There’s no getting around it; you’ll have a lot on your plate at times, but good time management will help you manage the work and feel less overwhelmed.
One way you can manage your nursing school workload is by creating a daily schedule. If you’re not sure how to begin, start with a blank weekly calendar or use the one in your phone. Create a breakdown of your day, hour-by-hour, and don’t forget to include things such as:
- Days and times you have class
- Studying or study groups
- Social commitments
- Family time
Having a schedule to refer to each day can help you better allocate your time, prioritize your tasks, and identify when you can (and should) take breaks throughout the day.
Your professors are more than your teachers or lecturers; they can actually be your biggest partners in nursing school. By getting to know your professors and forming relationships with them, they’ll be more likely to:
- Give advice for taking the NCLEX
- Share their experiences as a nurse, a nursing educator, or even as a nursing student
- Suggest clubs or professional organizations to consider joining
- Serve as your mentor or help you pinpoint someone who could be
- Be a source for future internships or practicums
- Write letters of recommendations for future jobs
Remember; your professors want you to succeed, but they can only be an asset if you take the first step. Don’t be intimidated to ask questions or reach out if you need advice.
When you’re in the throes of nursing school, taking care of yourself can often fall to the bottom of the to-do list. Eating balanced meals, drinking plenty of water, and getting enough sleep might seem like a no-brainer. But when you don’t get enough of these things, it can affect your health and put more unnecessary stress on your body. All this can contribute to burnout. To combat this, consider these tips:
Don’t skip meals. It can be tempting to skip a meal or head to the nearest fast-food spot when you’re busy. The truth is, not eating enough—or eating poorly—can contribute to low energy levels. Make sure you’re getting regular, nutritious meals to stay sharp during your studies.
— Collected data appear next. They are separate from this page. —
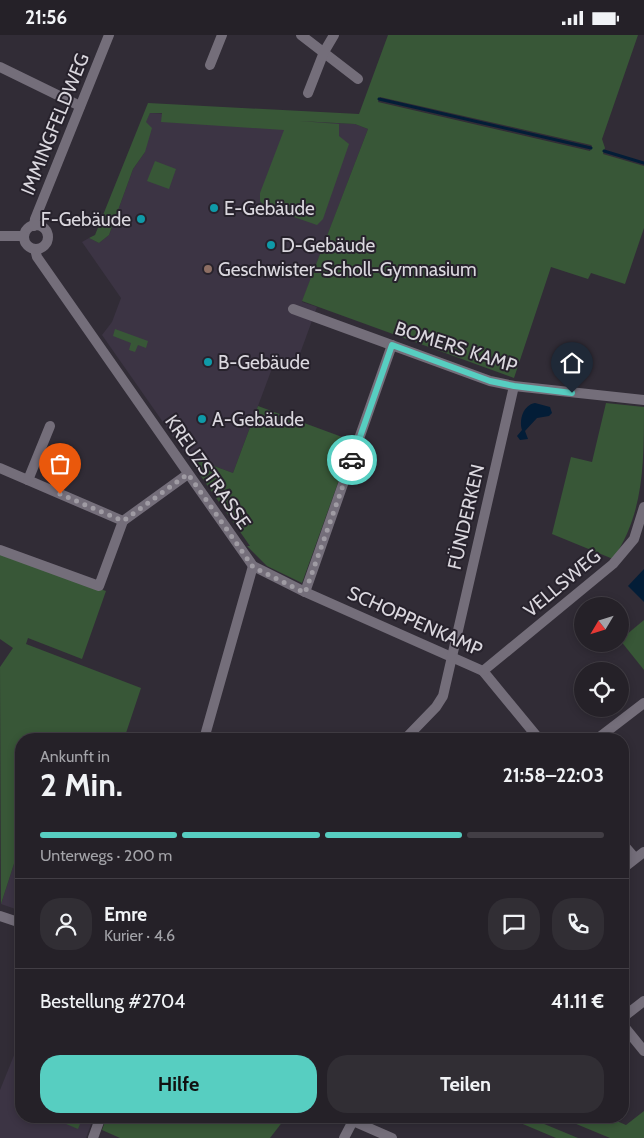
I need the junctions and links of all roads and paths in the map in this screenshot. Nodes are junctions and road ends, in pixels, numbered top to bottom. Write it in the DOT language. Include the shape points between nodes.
graph roads {
  1 [pos="109,35"];
  2 [pos="222,35"];
  3 [pos="301,35"];
  4 [pos="334,35"];
  5 [pos="324,52"];
  6 [pos="210,65"];
  7 [pos="0,67"];
  8 [pos="358,79"];
  9 [pos="308,93"];
  10 [pos="80,106"];
  11 [pos="34,226"];
  12 [pos="24,236"];
  13 [pos="0,237"];
  14 [pos="35,249"];
  15 [pos="293,309"];
  16 [pos="392,345"];
  17 [pos="514,386"];
  18 [pos="644,400"];
  19 [pos="50,426"];
  20 [pos="0,468"];
  21 [pos="188,474"];
  22 [pos="28,480"];
  23 [pos="644,507"];
  24 [pos="123,521"];
  25 [pos="0,550"];
  26 [pos="253,567"];
  27 [pos="305,593"];
  28 [pos="452,655"];
  29 [pos="483,671"];
  30 [pos="644,703"];
  31 [pos="206,733"];
  32 [pos="411,733"];
  33 [pos="534,733"];
  34 [pos="605,733"];
  35 [pos="629,851"];
  36 [pos="644,851"];
  37 [pos="635,858"];
  38 [pos="629,863"];
  39 [pos="0,916"];
  40 [pos="15,921"];
  41 [pos="644,1001"];
  42 [pos="629,1013"];
  43 [pos="629,1033"];
  44 [pos="644,1051"];
  45 [pos="98,1123"];
  46 [pos="352,1123"];
  47 [pos="362,1123"];
  48 [pos="93,1138"];
  49 [pos="344,1138"];
  50 [pos="392,1138"];
  1 -- 10 [label="street, IMMINGFELDWEG"];
  2 -- 6 [label="street"];
  3 -- 5 [label="street"];
  4 -- 5 [label="street"];
  5 -- 8 [label="street"];
  5 -- 9 [label="street"];
  7 -- 10 [label="street"];
  10 -- 11 [label="street, IMMINGFELDWEG"];
  11 -- 12 [label="street"];
  11 -- 14 [label="street" via="44,229 48,238 45,245"];
  12 -- 13 [label="street"];
  12 -- 14 [label="street" via="28,246"];
  14 -- 21 [label="street, KREUZSTRASSE" via="37,257"];
  15 -- 16 [label="street, BOMERS KAMP"];
  16 -- 17 [label="street, BOMERS KAMP" via="490,381"];
  16 -- 27 [label="street"];
  17 -- 18 [label="street, BOMERS KAMP"];
  17 -- 28 [label="street, FÜNDERKEN"];
  19 -- 22 [label="street"];
  20 -- 22 [label="street"];
  21 -- 24 [label="street"];
  21 -- 26 [label="street, KREUZSTRASSE"];
  22 -- 24 [label="street"];
  23 -- 29 [label="street, VELLSWEG" via="634,539 613,565"];
  24 -- 25 [label="street" via="99,586"];
  26 -- 27 [label="street, SCHOPPENKAMP"];
  26 -- 31 [label="street"];
  27 -- 28 [label="street, SCHOPPENKAMP"];
  28 -- 29 [label="street, SCHOPPENKAMP"];
  28 -- 32 [label="street, FÜNDERKEN" via="443,696"];
  29 -- 33 [label="street, SCHOPPENKAMP"];
  30 -- 34 [label="street"];
  35 -- 37 [label="street"];
  36 -- 37 [label="street"];
  37 -- 38 [label="street"];
  39 -- 40 [label="street"];
  41 -- 42 [label="street"];
  43 -- 44 [label="street"];
  45 -- 48 [label="street"];
  46 -- 49 [label="street"];
  47 -- 50 [label="street"];
}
Limit your caffeine. Drinking multiple cups of coffee might seem like it’s getting you through the day, but too much can contribute to poor sleep. Instead, try sipping on decaffeinated tea, water, or fruit juice, or taking a quick walk outside to get you through an energy slump.
Be active. It can be as simple as walking the dog or taking the stairs vs. the elevator. However, getting in some activity throughout the day will help you stay fit and give your body an extra dose of endorphins.
Get more sleep. Even if that means going to bed 10 minutes earlier than usual, those extra minutes can make a big difference in how rested you feel the next day. You can help your brain wind down at night by limiting screen time before bed and doing something soothing, like reading or meditating.
As you can see, the secret to succeeding at nursing school isn’t non-stop studying or perfect grades. It’s about balance. If you can devote the necessary time to your career pursuits while also taking care of yourself and doing the things that are important to you, you’ve already succeeded in nursing school.